Explanation: ***Cervical intraepithelial neoplasia (CIN)*** - CIN has a high success rate with treatment (e.g., **cryotherapy**, **LEEP**), often completely eradicating the dysplastic cells and preventing progression to **invasive cervical cancer**. - The effectiveness of screening via **Pap smears** allows for early detection and intervention, significantly reducing cancer risk. *Ductal carcinoma in situ (DCIS) of breast* - While treatable, DCIS carries a higher risk of recurrence and progression to **invasive breast cancer** in the same or contralateral breast compared to CIN. - Treatment often involves **lumpectomy** with or without radiation, and sometimes **total mastectomy**, reflecting its more serious potential. *Lobular carcinoma in situ (LCIS) of breast* - LCIS is largely considered a **risk indicator** for future invasive cancer in either breast, rather than a direct precursor that inevitably progresses. - Management often involves **close surveillance** or **chemoprevention**, as surgical excision does not prevent cancer development in other areas of the breast. *Vaginal intraepithelial neoplasia (VAIN)* - While treatable, VAIN is less common and often coexists with or follows **cervical or vulvar neoplasia**, indicating a broader field defect due to **HPV**. - Recurrence rates post-treatment can be significant, and patients often require long-term follow-up due to the continued risk of progression.

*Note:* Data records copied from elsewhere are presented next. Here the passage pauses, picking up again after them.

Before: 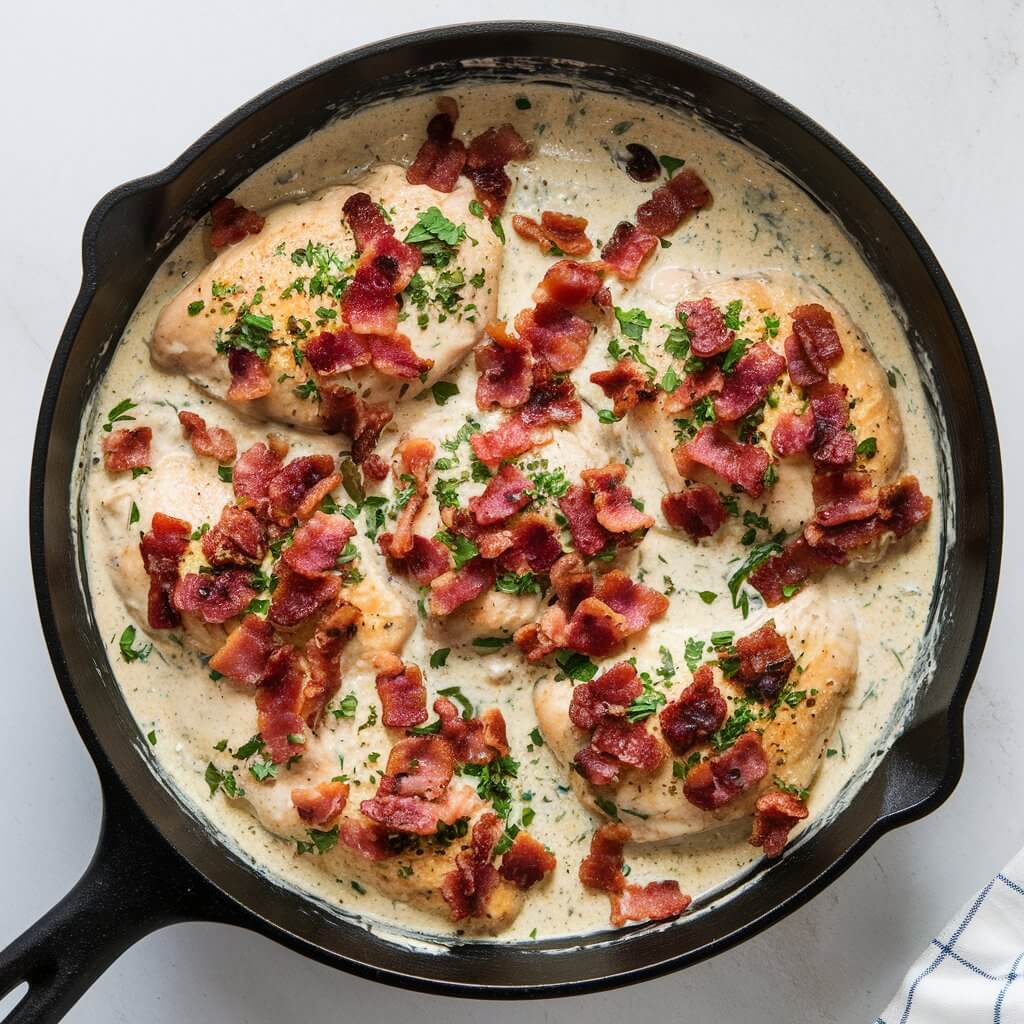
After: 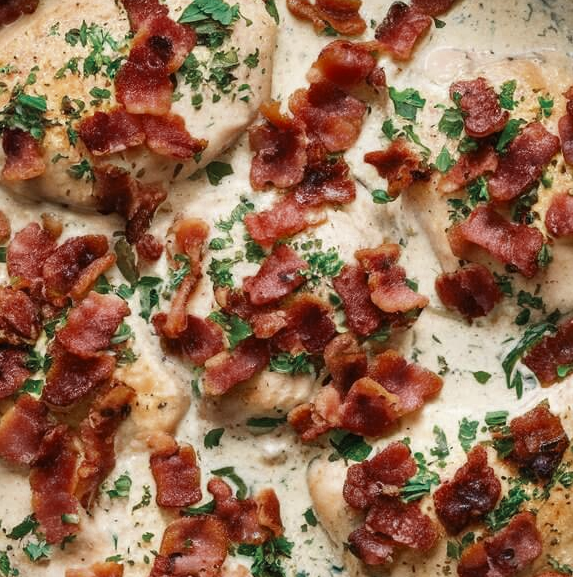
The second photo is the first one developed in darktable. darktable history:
color zones: curves: ch0 [(0, 0.5) (0.125, 0.4) (0.25, 0.5) (0.375, 0.4) (0.5, 0.4) (0.625, 0.35) (0.75, 0.35) (0.875, 0.5)]; ch1 [(0, 0.35) (0.125, 0.45) (0.25, 0.35) (0.375, 0.35) (0.5, 0.35) (0.625, 0.35) (0.75, 0.45) (0.875, 0.35)]; ch2 [(0, 0.6) (0.125, 0.5) (0.25, 0.5) (0.375, 0.6) (0.5, 0.6) (0.625, 0.5) (0.75, 0.5) (0.875, 0.5)]
crop and rotate: left 22.105%, top 21.564%, right 21.893%, bottom 22.058%
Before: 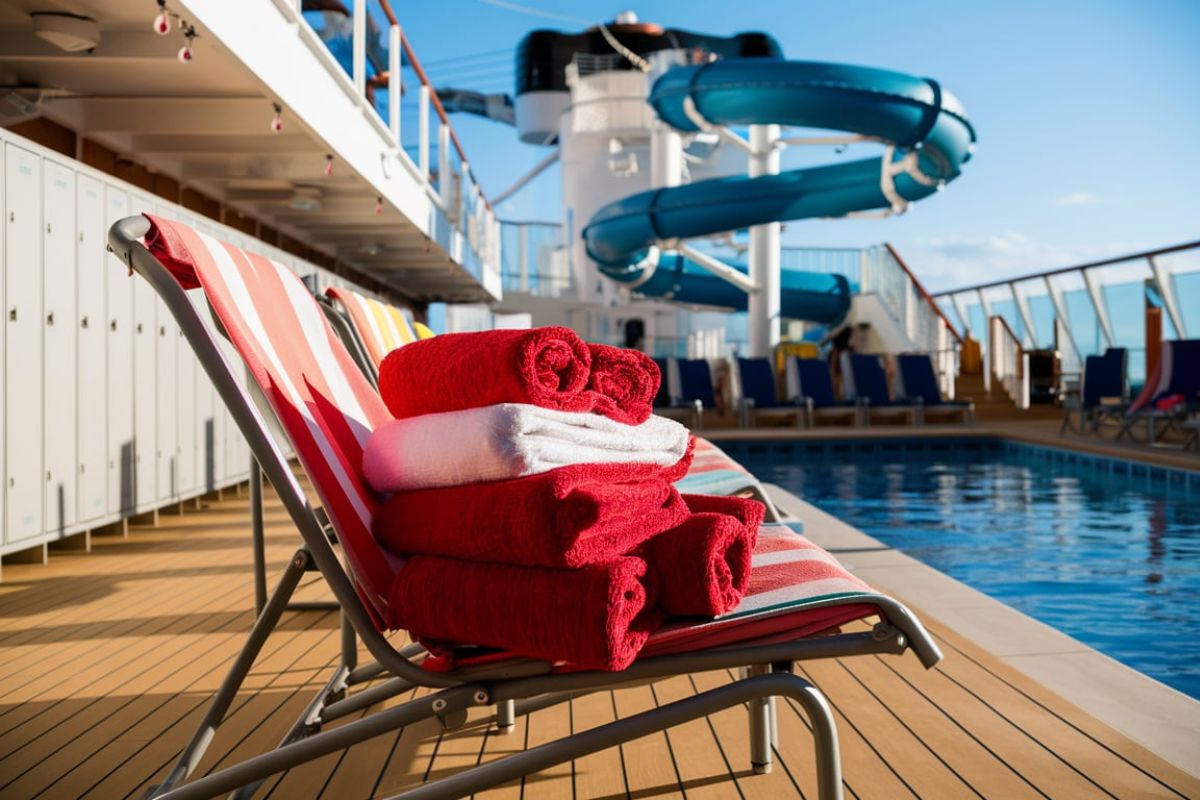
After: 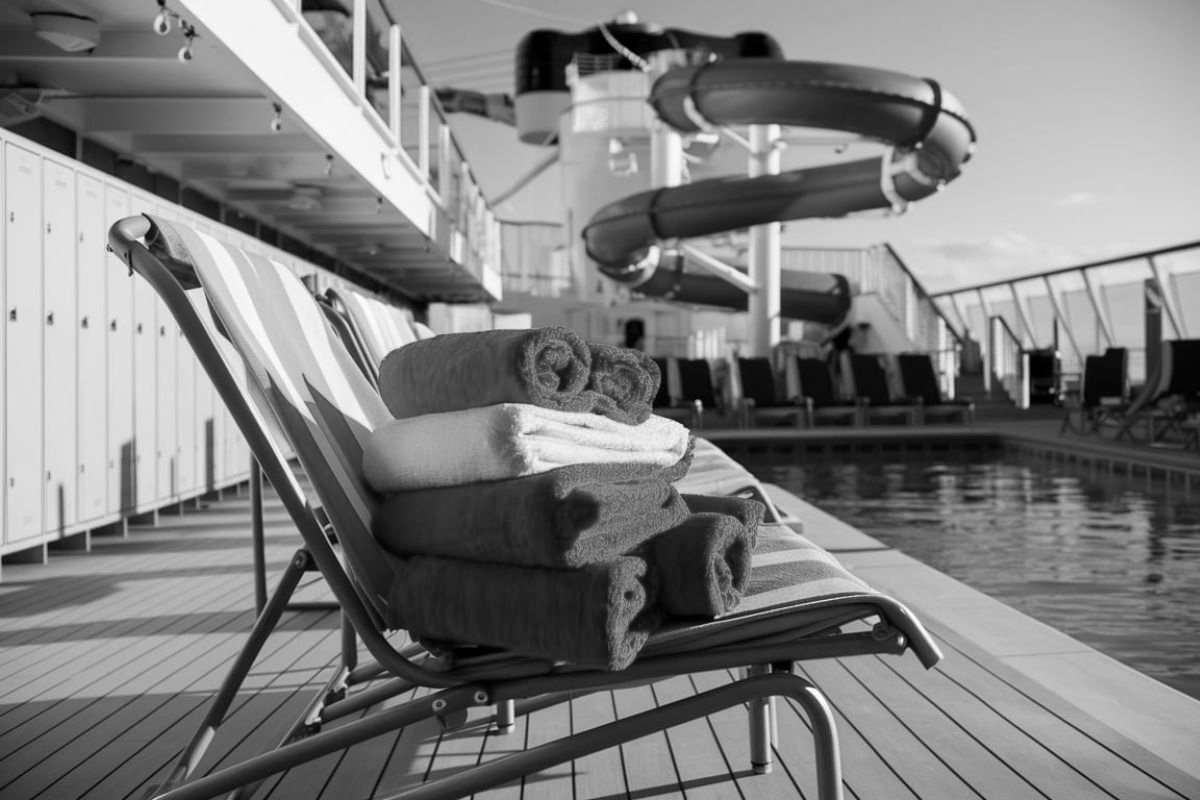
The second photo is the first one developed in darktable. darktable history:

Question 20: Which of the following is a side effect of Progestin Only Pills (POPs)?

A. Ovarian cysts (Correct Answer)
B. Venous thromboembolism
C. Increased risk of diabetes mellitus
D. Ectopic pregnancy

Explanation: ***Ovarian cysts*** - **Functional ovarian cysts** are a known side effect of Progestin Only Pills (**POPs**), as POPs can alter the normal ovulatory cycle but usually do not completely suppress follicular development. - While generally benign and self-resolving, they can cause pain and discomfort. *Venous thromboembolism* - **POPs** are not significantly associated with an increased risk of **venous thromboembolism** due to the absence of estrogen, unlike combined hormonal contraceptives. - This is a key advantage of POPs, making them suitable for individuals at risk for thromboembolic events. *Increased risk of diabetes mellitus* - There is generally **no significant increased risk** of **diabetes mellitus** associated with POPs. - While some hormonal contraceptives *may* have minor effects on glucose metabolism, this is not a prominent or clinically significant side effect of POPs. *Ectopic pregnancy* - POPs **do not increase the risk of ectopic pregnancy**. In fact, they **reduce the overall pregnancy rate**, including ectopic pregnancies, by preventing ovulation. - However, if a pregnancy does occur while on POPs, there is a *slightly higher proportion* of those pregnancies that may be ectopic compared to unaided conceptions, but the *absolute risk* remains low.